The incident was frightening and Gann’s prognosis uncertain at first.

“It was kind of scary for a little while. It was for a little while until he woke up,” Hall said. “They didn’t know what to expect when they woke him up, if he was going to have memory loss and stuff like that. Thank God everything was fine.”

As for whether Shawn Gann would come back to the racetrack with dad Blake Gann, at least to visit if not to compete, Hall said, “You never know with him. If he jumps in the trailer when he’s pulling out of the driveway, he’ll be there. If he doesn’t jump in at the last second, sometimes he surprises us and shows up.”

600TH ON THE LINE – Three-time Pro Stock champion Jason Line is zooming up on his 600th round-wins. He would have notched it at Gainesville had he reached the final round. Instead, he bowed out in the opening round against race runner-up Alex Laughlin. Only two other active Pro Stock drivers have more than 600 round-wins in the category. Greg Anderson has 799, and Jeg Coughlin Jr. has 647. "It would be great to get to 600,” Line said, “but if I make it to the final, then I'd really like to get to 601."

MILLICAN TEAM BONDS QUICKLY – The Clay Millican-Mike Kloeber Top Fuel combo, so successful in the IHRA with 52 victories and six straight championships, came close to kicking off their winning ways in NHRA competition Sunday - .0032-of-a- second close, or within-18-inches close.

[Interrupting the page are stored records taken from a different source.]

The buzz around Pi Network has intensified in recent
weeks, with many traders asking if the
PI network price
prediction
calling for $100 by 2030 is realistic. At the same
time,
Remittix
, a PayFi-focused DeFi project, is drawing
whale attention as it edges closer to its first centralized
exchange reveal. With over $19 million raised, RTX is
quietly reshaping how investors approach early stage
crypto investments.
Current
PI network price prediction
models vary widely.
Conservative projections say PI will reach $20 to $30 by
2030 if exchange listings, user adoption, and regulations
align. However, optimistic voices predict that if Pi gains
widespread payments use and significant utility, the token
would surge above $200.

Following the runner-up finish to Richie Crampton and his DHL team, Straightline Strategy Group partner Scott Gardner said, “It really felt like many people thought the jury was out on how this team would perform, and that hurdle has now been cleared. Mike Kloeber knows how to win rounds and has clearly shown that already in just three races into the season. The ownership group is ecstatic with the tremendous progress this team has made, coupled with the conservative use of parts. So far we've hit our playbook pretty well."

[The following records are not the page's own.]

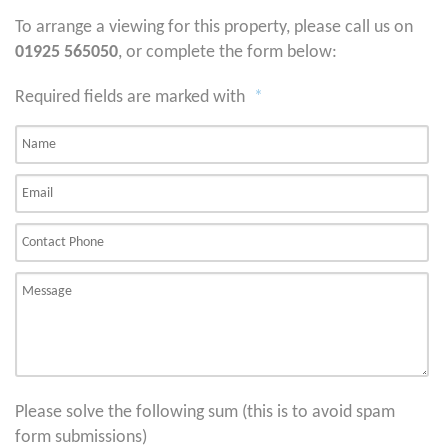
To arrange a viewing for this property, please call us on
01925 565050
, or complete the form below:
Required fields are marked with
*
Please solve the following sum (this is to avoid spam
form submissions)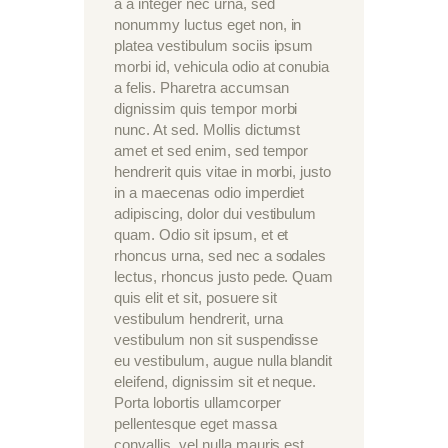
a a integer nec urna, sed
nonummy luctus eget non, in
platea vestibulum sociis ipsum
morbi id, vehicula odio at conubia
a felis. Pharetra accumsan
dignissim quis tempor morbi
nunc. At sed. Mollis dictumst
amet et sed enim, sed tempor
hendrerit quis vitae in morbi, justo
in a maecenas odio imperdiet
adipiscing, dolor dui vestibulum
quam. Odio sit ipsum, et et
rhoncus urna, sed nec a sodales
lectus, rhoncus justo pede. Quam
quis elit et sit, posuere sit
vestibulum hendrerit, urna
vestibulum non sit suspendisse
eu vestibulum, augue nulla blandit
eleifend, dignissim sit et neque.
Porta lobortis ullamcorper
pellentesque eget massa
convallis, vel nulla mauris est.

Kloeber said he thinks the team has been “exceeding our own expectations.” He said, “The Parts Plus crew handled the between-round service flawlessly on Sunday. The final-round appearance has the crew pumped up and looking forward to Vegas.”

WEE LITTLE JOKESTER – What would a drag race be without a little whimsy? Fun-loving Hector Arana, the 2009 Pro Stock Motorcycle champion, dressed up Sunday as a leprechaun to salute St. Patrick’s Day. But he didn’t find the pot o’ gold at the end of a rainbow. The skies were a little too dreary to see any rainbows, and Arana didn’t find any gold. He was a first-round victim to White Alligator Racing’s Jerry Savoie. (No tales we know of about alligators eating leprechauns, so maybe this is a first?)